Dataset excerpt =
- - - -

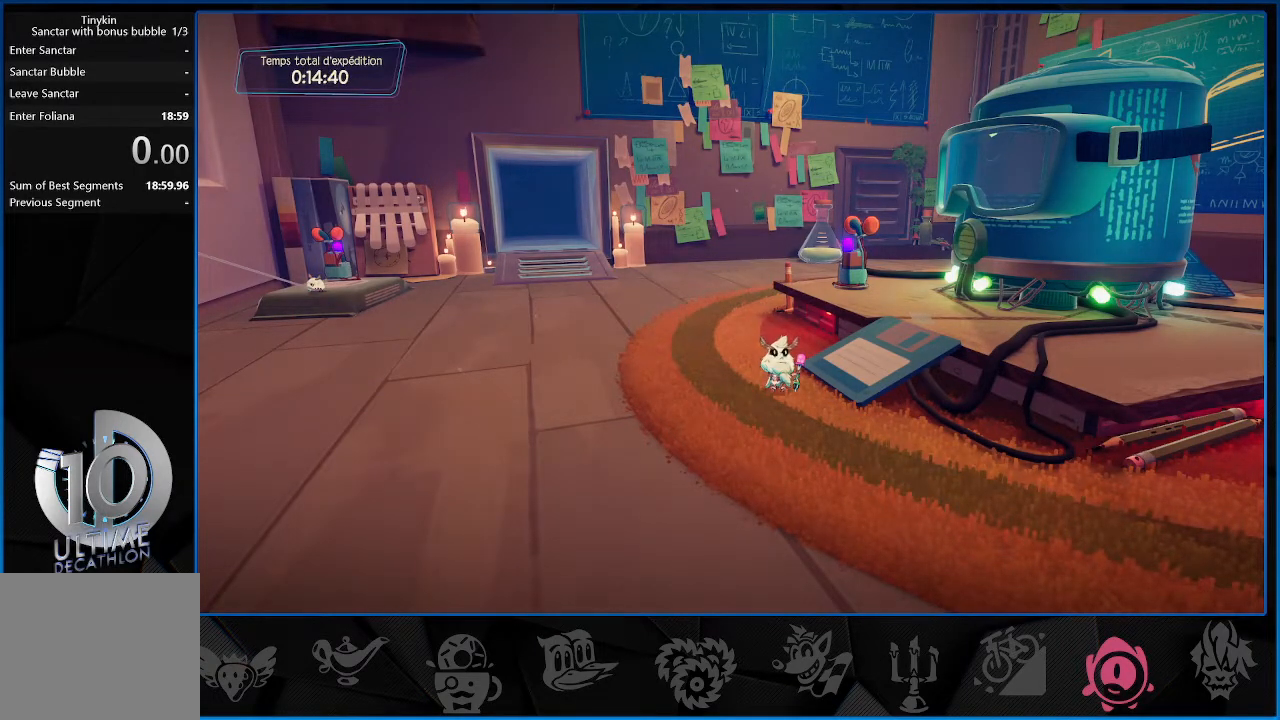
{"buttons": [], "left_stick": "center", "right_stick": "center", "events": [[17, "CROSS", "down"], [33, "CROSS", "up"], [150, "CROSS", "down"], [183, "CROSS", "up"], [250, "CROSS", "down"], [317, "CROSS", "up"]]}
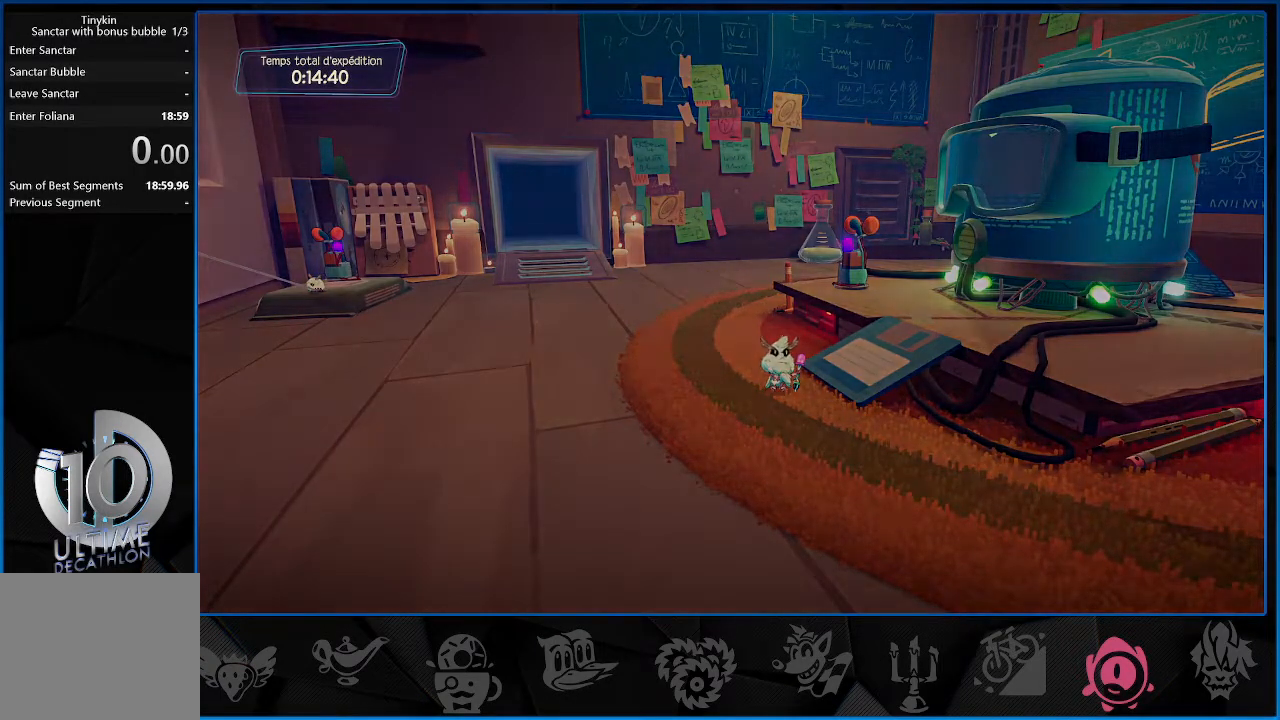
{"buttons": ["CROSS"], "left_stick": "center", "right_stick": "center", "events": [[133, "CROSS", "down"], [167, "CROSS", "up"], [267, "CROSS", "down"], [300, "CROSS", "up"], [483, "CROSS", "down"]]}
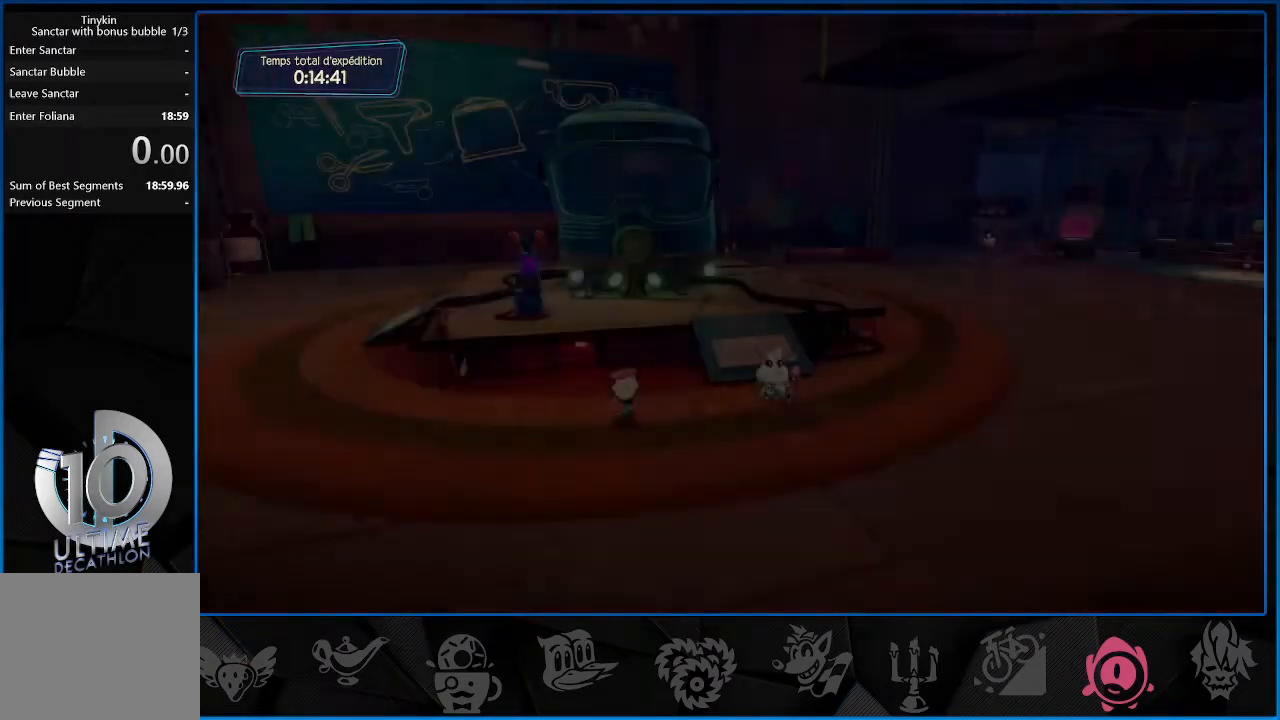
{"buttons": ["CROSS"], "left_stick": "center", "right_stick": "center", "events": [[150, "CROSS", "up"], [217, "CROSS", "down"], [283, "CROSS", "up"], [433, "CROSS", "down"]]}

- - - -

What the task asks =
Print every line of the listing exactly, please, and leave the images out.

Task response =
{"buttons": [], "left_stick": "center", "right_stick": "center", "events": [[17, "CROSS", "down"], [33, "CROSS", "up"], [150, "CROSS", "down"], [183, "CROSS", "up"], [250, "CROSS", "down"], [317, "CROSS", "up"]]}
{"buttons": ["CROSS"], "left_stick": "center", "right_stick": "center", "events": [[133, "CROSS", "down"], [167, "CROSS", "up"], [267, "CROSS", "down"], [300, "CROSS", "up"], [483, "CROSS", "down"]]}
{"buttons": ["CROSS"], "left_stick": "center", "right_stick": "center", "events": [[150, "CROSS", "up"], [217, "CROSS", "down"], [283, "CROSS", "up"], [433, "CROSS", "down"]]}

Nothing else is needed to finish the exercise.